7. CONSIDERAÇÕES FINAIS

Diante de todos os aspectos abordados sobre o útero de sub-rogação, pode-se perceber a potencialidade desta prática para a garantia do direito à formação de família, previsto na Constituição Federal de 1988, tendo o Estado o papel de fazer cumprir essa prerrogativa.
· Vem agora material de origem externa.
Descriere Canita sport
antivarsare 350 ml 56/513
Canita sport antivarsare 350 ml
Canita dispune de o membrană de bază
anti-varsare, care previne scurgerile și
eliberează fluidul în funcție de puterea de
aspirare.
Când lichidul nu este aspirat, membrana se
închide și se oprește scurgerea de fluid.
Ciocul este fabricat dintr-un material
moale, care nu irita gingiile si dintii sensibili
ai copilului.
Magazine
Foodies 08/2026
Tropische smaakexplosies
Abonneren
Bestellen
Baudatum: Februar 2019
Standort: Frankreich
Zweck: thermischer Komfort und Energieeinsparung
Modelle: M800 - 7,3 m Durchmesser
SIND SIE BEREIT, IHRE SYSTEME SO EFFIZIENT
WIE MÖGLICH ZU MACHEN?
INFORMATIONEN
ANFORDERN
Além disso, destaca- se, também, que diversas problemáticas sociais, como as relacionadas aos danos físicos e psicológicos causados a indivíduos inabilitados a gerarem filhos de modo autônomo, poderiam ser evitadas, se esses casais tivessem acesso de maneira segura a este procedimento. 
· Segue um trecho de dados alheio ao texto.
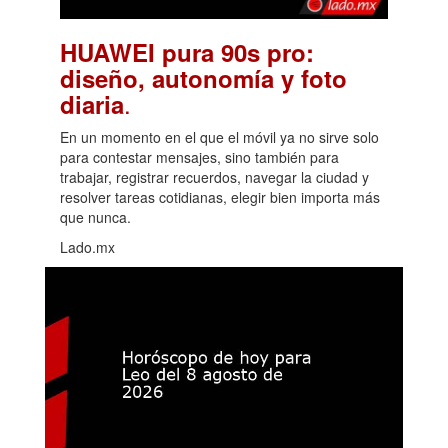
HUAWEI pura 90s pro:
diseño, autonomía y foto
.
diaria
En un momento en el que el móvil ya no sirve solo
para contestar mensajes, sino también para
trabajar, registrar recuerdos, navegar la ciudad y
resolver tareas cotidianas, elegir bien importa más
que nunca.
Lado.mx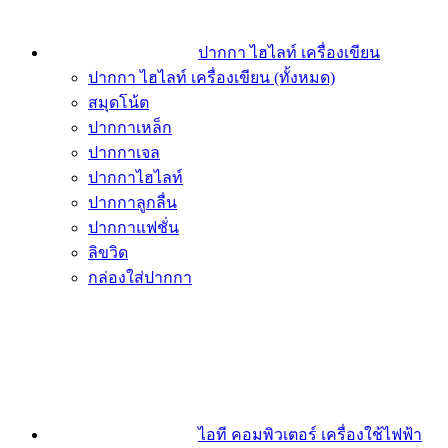
ปากกา ไฮไลท์ เครื่องเขียน
ปากกา ไฮไลท์ เครื่องเขียน (ทั้งหมด)
สมุดโน้ต
ปากกาเหล็ก
ปากกาเจล
ปากกาไฮไลท์
ปากกาลูกลื่น
ปากกาแฟชั่น
ลิขวิด
กล่องใส่ปากกา
ไอที คอมพิวเตอร์ เครื่องใช้ไฟฟ้า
Destaca-se que grande parte das intempéries decorrentes do útero de sub-rogação estão diretamente relacionadas à ausência de uma regulamentação estatal ou ao preconceito, o qual é consequência do desconhecimento acerca do procedimento, causado por uma supérflua abordagem dessa temática em nossas instituições sociais. 

Destarte, essas instituições e o Estado devem orientar os cidadãos sobre essa técnica, de maneira a mitigar esses errôneos pensamentos e orientar de maneira correta a população. Ademais, ressalta-se a importância de as autoridades brasileiras criarem leis que orientem a realização desse procedimento, com auxílio de profissionais técnicos e considerando os impactos sociais decorrentes, para assim regulamentar essa prática e evitar possíveis problemáticas, resguardando a integridade de todos os indivíduos envolvidos com o útero de sub-rogação e garantindo que o direito à família seja assegurado para mais cidadãos em nosso país.

 

 

 

REFERÊNCIAS 

 

CHAGAS, M.C. Tecnologias Médico-Reprodutivas e Direito Fundamental ao Planejamento Familiar: pressupostos conceituais e normativos para uma reflexão bioética. 2005. 186f. Tese (Doutorado em Direito) – Centro de Ciências Jurídicas, Universidade Federal de Pernambuco, Recife. 2005.

 

BRASIL. Conselho Federal de Medicina. Resolução n° 2.320, de 20 de setembro de 2022. Disponível em: . Acesso em: 18 de janeiro de 2024.

 

BRASIL. Constituição (1988). Constituição da República Federativa do Brasil. Capítulo VII, art. 226, §7°. Disponível em: <https://www.senado.leg.br/atividade/const/con1988/con1988_07.05.2015/art_226_.asp>. Acesso em: 17 de agosto de 2021.

 

CHAGAS, M.C. Maternidade de Sub-rogação e Direitos Fundamentais: o planejamento familiar e a gestação em útero alheio. 2013. Revista da Faculdade de Direito da Universidade Federal do Ceará - UFC, Fortaleza, vol. 34, n. 1, p 333-354. 2013.